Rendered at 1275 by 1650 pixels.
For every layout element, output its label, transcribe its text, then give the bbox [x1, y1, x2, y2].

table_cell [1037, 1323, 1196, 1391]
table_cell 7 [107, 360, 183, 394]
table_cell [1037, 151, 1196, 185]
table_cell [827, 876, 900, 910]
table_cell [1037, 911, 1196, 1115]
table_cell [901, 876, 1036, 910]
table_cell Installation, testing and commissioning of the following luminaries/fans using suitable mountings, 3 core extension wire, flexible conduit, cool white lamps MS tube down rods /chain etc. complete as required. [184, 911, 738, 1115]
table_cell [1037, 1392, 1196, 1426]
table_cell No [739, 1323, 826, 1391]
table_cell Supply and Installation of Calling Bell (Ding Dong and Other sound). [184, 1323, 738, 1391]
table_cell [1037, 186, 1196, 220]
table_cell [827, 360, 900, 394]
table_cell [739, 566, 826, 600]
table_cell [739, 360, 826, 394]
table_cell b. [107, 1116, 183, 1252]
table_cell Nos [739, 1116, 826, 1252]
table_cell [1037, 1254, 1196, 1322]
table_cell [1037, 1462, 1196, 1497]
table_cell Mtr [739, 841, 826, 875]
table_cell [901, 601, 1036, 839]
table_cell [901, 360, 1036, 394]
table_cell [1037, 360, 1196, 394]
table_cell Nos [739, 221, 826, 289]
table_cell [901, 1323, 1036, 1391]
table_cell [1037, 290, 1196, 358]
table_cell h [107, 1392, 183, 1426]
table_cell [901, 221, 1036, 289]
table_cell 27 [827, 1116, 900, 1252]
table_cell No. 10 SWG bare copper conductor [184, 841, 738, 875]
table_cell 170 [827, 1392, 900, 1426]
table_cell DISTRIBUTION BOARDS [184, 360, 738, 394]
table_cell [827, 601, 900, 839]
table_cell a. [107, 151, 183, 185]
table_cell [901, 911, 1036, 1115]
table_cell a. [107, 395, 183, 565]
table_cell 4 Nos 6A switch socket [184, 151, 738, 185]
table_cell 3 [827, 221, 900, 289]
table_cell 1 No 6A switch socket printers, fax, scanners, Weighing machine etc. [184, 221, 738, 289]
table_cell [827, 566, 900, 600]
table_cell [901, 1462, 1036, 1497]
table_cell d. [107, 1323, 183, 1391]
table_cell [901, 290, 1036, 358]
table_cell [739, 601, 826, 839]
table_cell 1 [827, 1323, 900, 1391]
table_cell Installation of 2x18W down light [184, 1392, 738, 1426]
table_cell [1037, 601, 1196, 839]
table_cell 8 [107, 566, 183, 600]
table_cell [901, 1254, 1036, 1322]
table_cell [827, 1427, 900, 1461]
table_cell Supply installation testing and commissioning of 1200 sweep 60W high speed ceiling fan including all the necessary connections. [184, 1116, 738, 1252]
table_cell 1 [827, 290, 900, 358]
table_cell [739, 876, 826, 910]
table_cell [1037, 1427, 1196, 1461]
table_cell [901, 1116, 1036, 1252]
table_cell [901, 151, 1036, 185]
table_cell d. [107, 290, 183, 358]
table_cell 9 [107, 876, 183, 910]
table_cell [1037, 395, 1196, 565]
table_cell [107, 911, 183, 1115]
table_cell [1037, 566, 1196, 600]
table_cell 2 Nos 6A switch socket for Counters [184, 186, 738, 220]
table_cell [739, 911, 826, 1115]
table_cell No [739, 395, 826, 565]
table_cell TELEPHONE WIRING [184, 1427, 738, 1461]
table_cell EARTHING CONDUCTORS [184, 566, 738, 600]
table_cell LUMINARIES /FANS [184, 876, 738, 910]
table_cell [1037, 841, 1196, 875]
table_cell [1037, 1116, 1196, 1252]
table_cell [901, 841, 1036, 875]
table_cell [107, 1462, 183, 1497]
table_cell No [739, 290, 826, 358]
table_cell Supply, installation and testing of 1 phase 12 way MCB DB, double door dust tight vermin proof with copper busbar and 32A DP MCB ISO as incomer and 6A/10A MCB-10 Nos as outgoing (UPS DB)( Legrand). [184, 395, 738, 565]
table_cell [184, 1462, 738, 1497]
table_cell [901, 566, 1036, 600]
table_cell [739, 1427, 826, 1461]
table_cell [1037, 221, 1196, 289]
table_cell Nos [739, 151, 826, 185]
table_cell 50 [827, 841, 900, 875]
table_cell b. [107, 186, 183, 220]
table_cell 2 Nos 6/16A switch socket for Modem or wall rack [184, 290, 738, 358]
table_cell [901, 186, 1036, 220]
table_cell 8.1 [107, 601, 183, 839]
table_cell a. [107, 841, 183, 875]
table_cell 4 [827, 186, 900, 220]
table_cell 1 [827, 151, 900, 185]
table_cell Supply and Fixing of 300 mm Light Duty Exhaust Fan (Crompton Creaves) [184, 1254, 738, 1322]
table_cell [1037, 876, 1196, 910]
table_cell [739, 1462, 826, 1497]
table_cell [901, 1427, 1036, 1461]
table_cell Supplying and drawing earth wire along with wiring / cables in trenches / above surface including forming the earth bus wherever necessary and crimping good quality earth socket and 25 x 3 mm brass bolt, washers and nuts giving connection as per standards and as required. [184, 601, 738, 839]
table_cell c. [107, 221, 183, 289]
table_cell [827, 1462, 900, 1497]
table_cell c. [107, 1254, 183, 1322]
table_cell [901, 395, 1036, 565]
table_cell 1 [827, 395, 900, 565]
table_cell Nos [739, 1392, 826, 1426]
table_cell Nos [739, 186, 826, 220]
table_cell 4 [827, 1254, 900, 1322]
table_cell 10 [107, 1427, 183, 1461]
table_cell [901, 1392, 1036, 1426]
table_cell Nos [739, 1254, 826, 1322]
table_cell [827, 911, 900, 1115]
================================
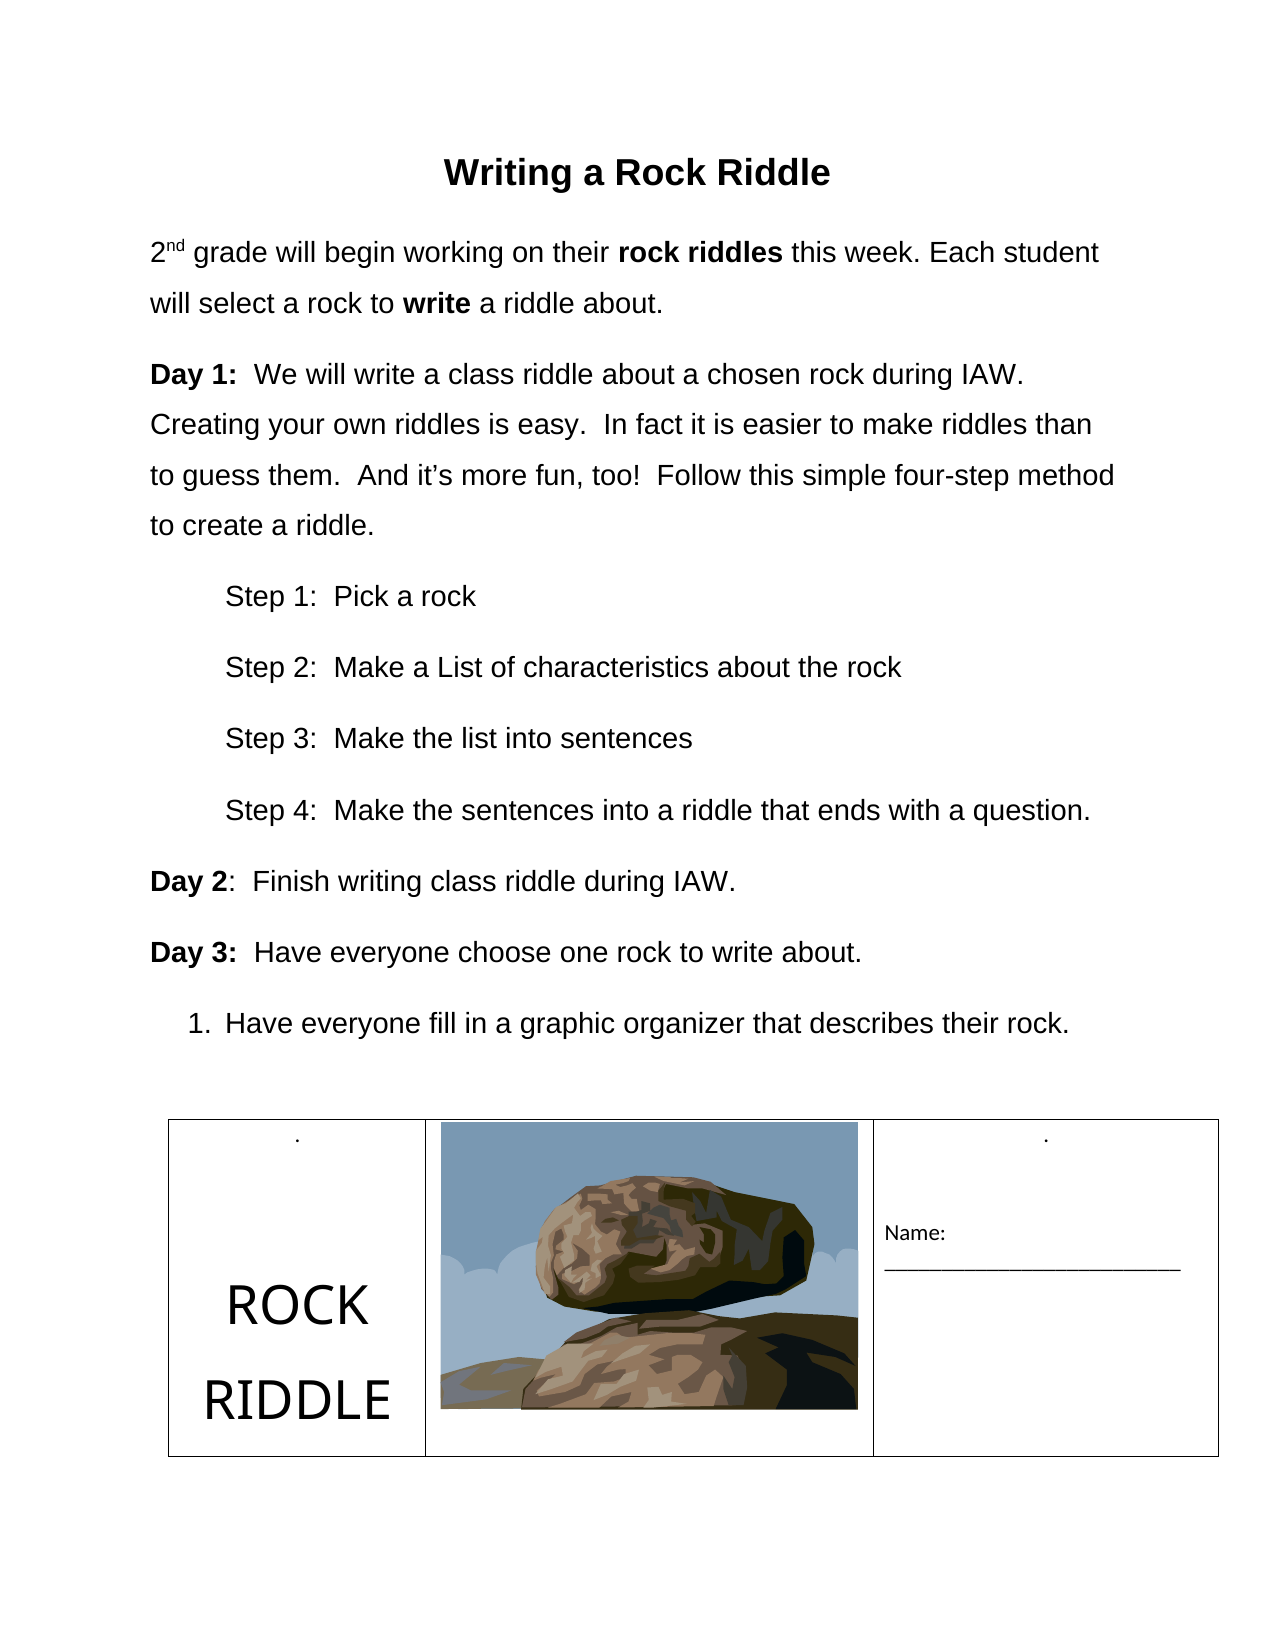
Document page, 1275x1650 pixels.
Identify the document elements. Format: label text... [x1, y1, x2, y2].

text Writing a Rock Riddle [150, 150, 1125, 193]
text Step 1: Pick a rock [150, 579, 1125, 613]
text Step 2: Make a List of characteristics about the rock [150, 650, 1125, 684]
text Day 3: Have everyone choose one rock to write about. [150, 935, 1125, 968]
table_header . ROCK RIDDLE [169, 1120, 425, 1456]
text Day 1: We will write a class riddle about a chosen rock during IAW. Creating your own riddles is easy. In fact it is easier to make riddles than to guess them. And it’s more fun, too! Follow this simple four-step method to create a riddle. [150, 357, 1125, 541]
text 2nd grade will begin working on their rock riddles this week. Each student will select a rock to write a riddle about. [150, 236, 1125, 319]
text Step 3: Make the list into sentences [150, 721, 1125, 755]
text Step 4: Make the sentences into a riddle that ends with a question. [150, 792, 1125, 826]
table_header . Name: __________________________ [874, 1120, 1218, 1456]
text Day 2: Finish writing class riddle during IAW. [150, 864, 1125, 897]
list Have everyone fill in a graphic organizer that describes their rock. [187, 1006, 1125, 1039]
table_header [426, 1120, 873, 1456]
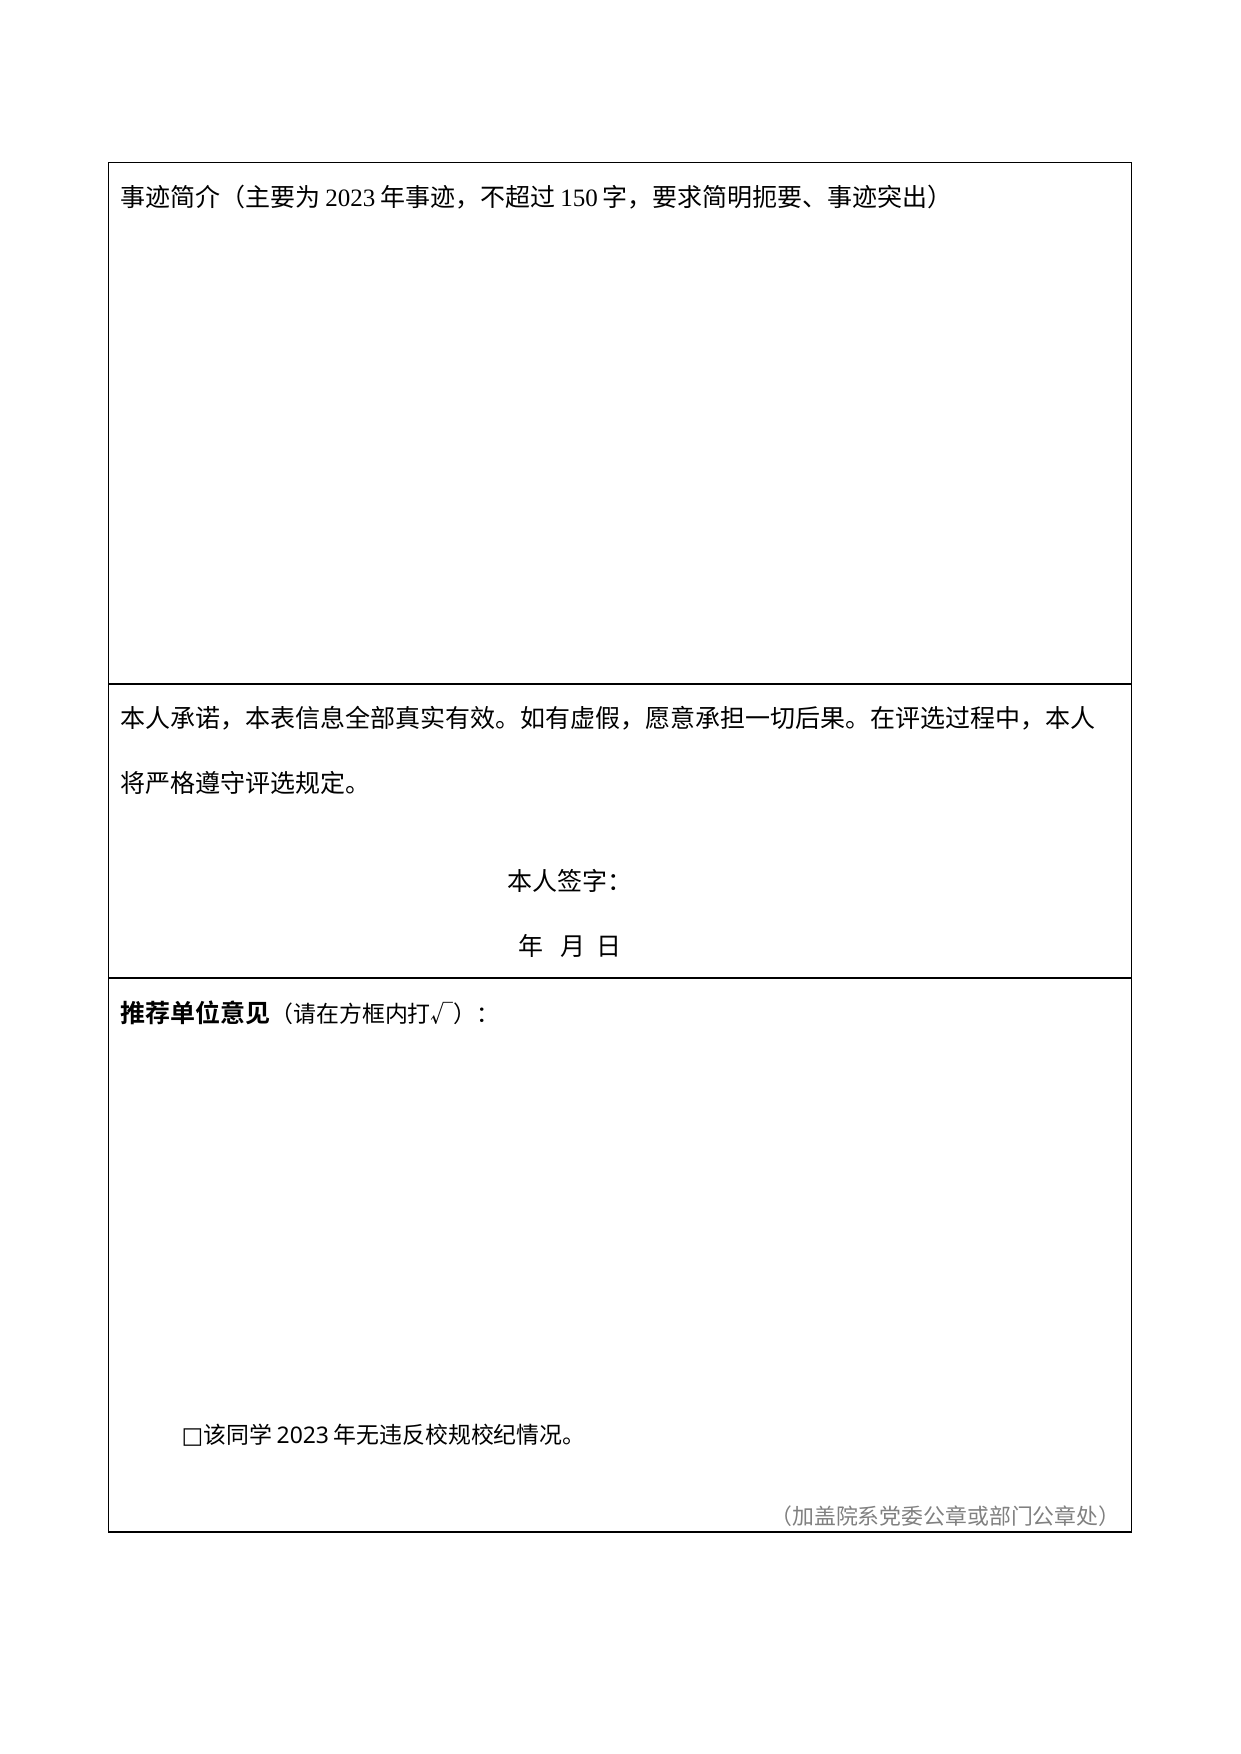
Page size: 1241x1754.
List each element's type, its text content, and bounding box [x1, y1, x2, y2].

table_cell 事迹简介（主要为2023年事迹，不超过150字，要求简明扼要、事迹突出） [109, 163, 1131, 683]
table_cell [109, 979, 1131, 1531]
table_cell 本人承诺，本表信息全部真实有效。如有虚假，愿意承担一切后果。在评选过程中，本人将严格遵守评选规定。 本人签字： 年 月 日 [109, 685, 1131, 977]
================================
| Task objective |
Output each line of the listing above that has "pixels".

| Exercise result |
Rendered at 1275 by 1650 pixels.
Document page, 1275x1650 pixels.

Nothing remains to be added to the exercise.